之前在项目中,遇到这样一个问题。需要读取一个网页的内容,却发现只读取到了网页内容的一部分。
下面是代码:
public static void read1(String urlStr) {
URL url = null;
InputStream is = null;
InputStreamReader isr = null;
BufferedReader br = null;
StringBuffer sb = new StringBuffer();
try {
url = new URL(urlStr);
is = url.openStream();
isr = new InputStreamReader(is,"utf-8");
br = new BufferedReader(isr);
char[] c = new char[1024];
while(br.read(c) != -1) {
final String ss = new String(c);
sb.append(ss);
}
} catch (MalformedURLException e) {
e.printStackTrace();
} catch (IOException e) {
e.printStackTrace();
}finally {
try {
br.close();
} catch (IOException e) {
e.printStackTrace();
}
}
System.out.println(sb.toString());
}
将获取的内容存储到本地文件中,发现,其占用空间大小为4096字节,这正好为系统一页的大小(不同系统的页的大小是不一样的,一般都是512字节的整数倍)。说明在请求服务端资源时,服务端只读了资源地一部分,那么如何才能源源不断地读取整个资源呢?目前,没有找到解决方案。
但是想到,用浏览器访问时,是可以访问到全部内容的。于是,我改成了org.apache.commons.httpclient.HttpClient,果然,获取到了全部内容。
• • • • •
**练习任务 1**
请照抄下方各行:从含有"phylum: Tracheophyta"的那一行起,一直抄到这些行的最后一行,首尾两行都包括在内,图片不要写入答案。

**所给数据**
• • • • •
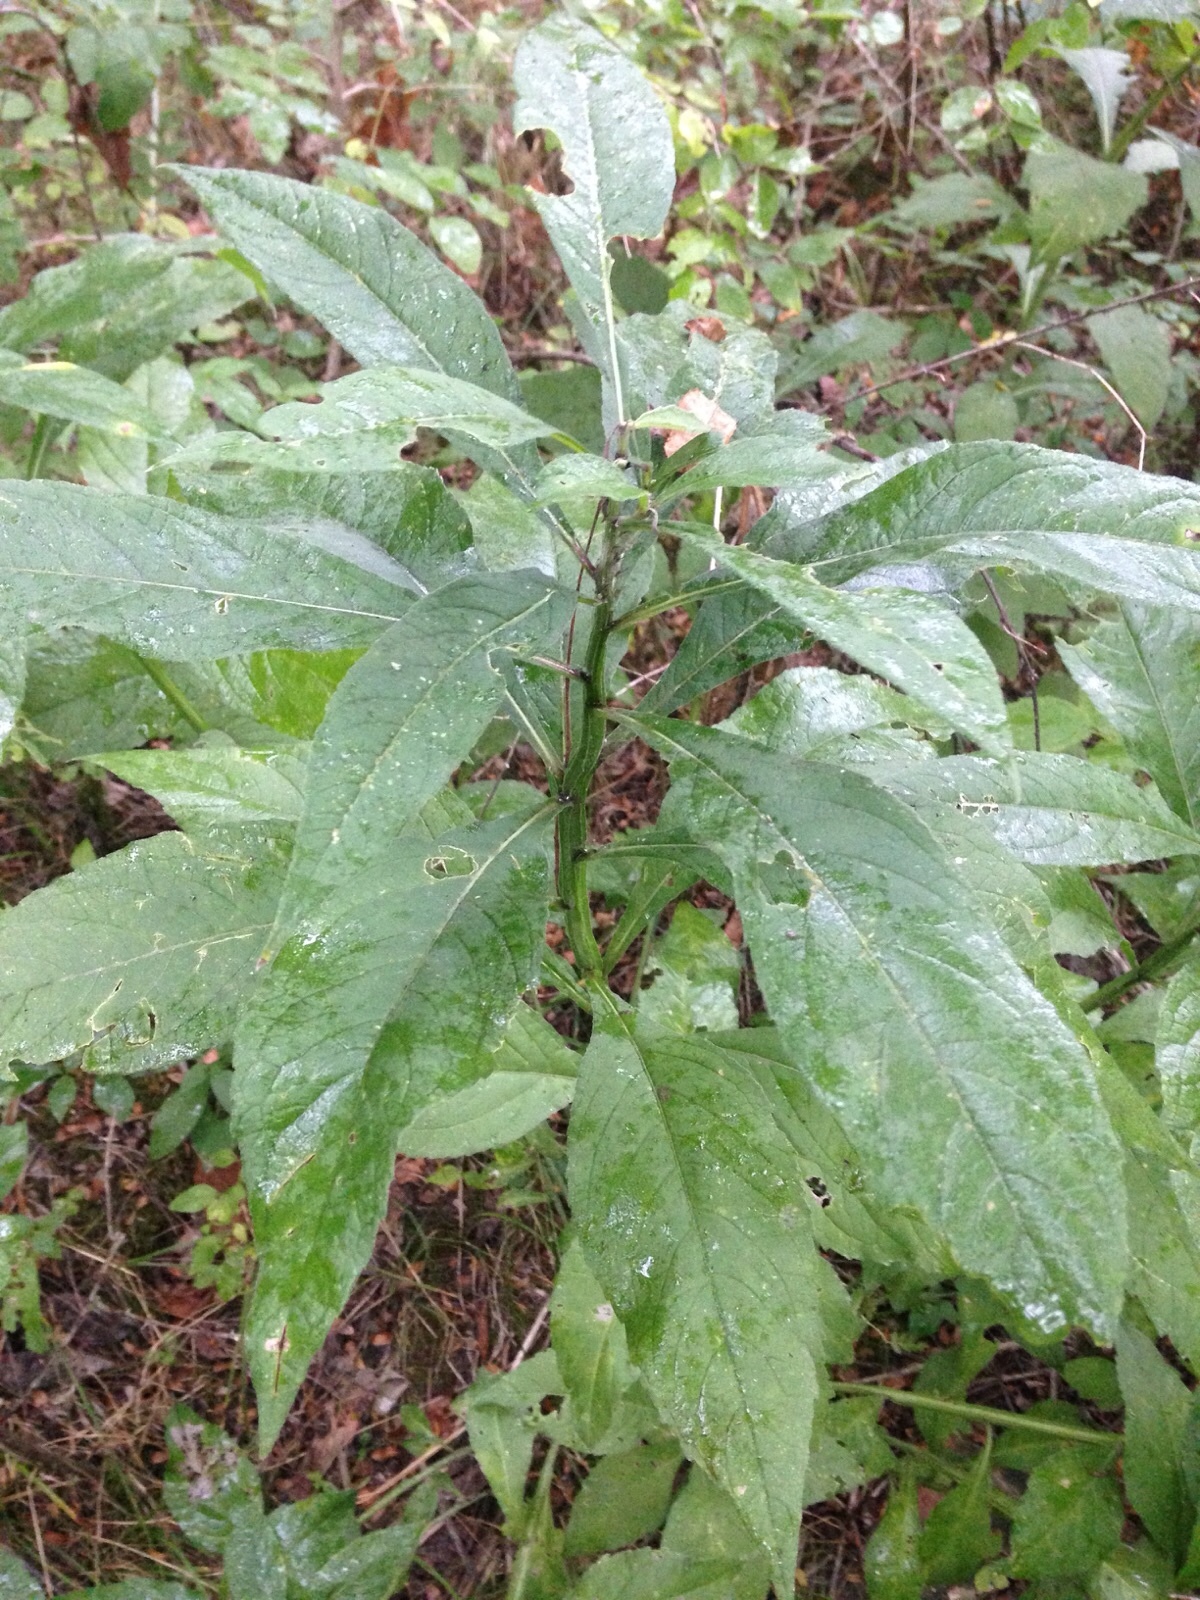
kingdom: Plantae
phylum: Tracheophyta
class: Magnoliopsida
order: Asterales
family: Asteraceae
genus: Verbesina
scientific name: Verbesina alternifolia
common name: Wingstem
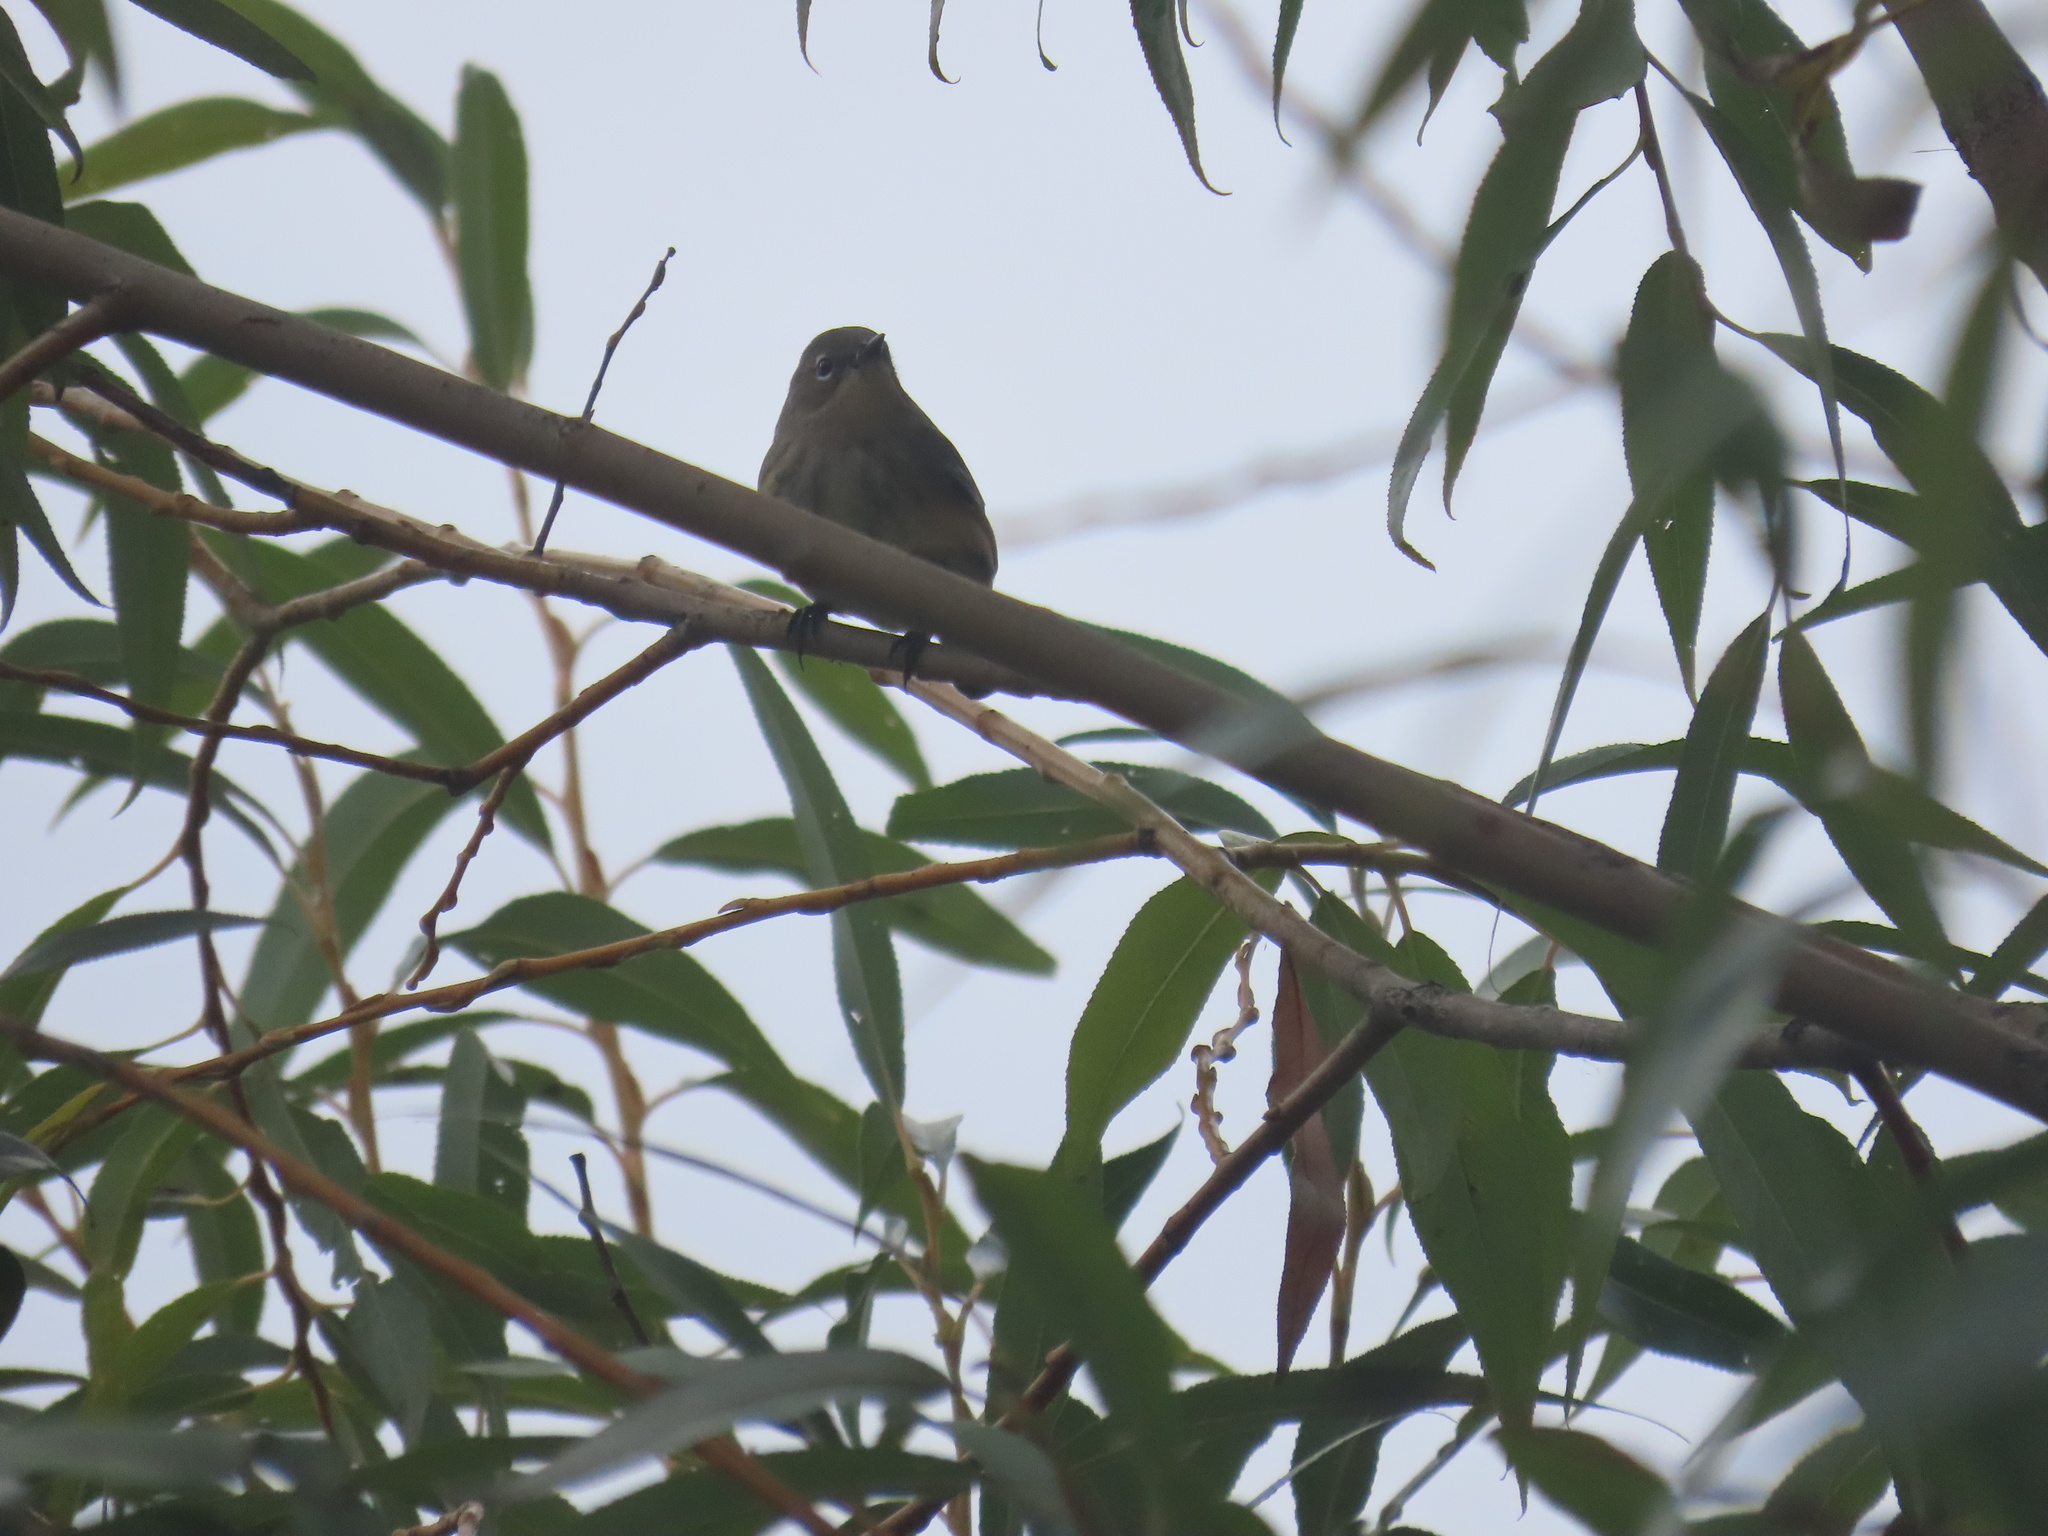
• • • • •
**练习任务 2**
按阅读材料所述,把读取到的网页内容存到本地文件后,该文件占用多大空间?

**完整答案 1**
phylum: Tracheophyta
class: Magnoliopsida
order: Asterales
family: Asteraceae
genus: Verbesina
scientific name: Verbesina alternifolia
common name: Wingstem

**完整答案 2**
4096字节。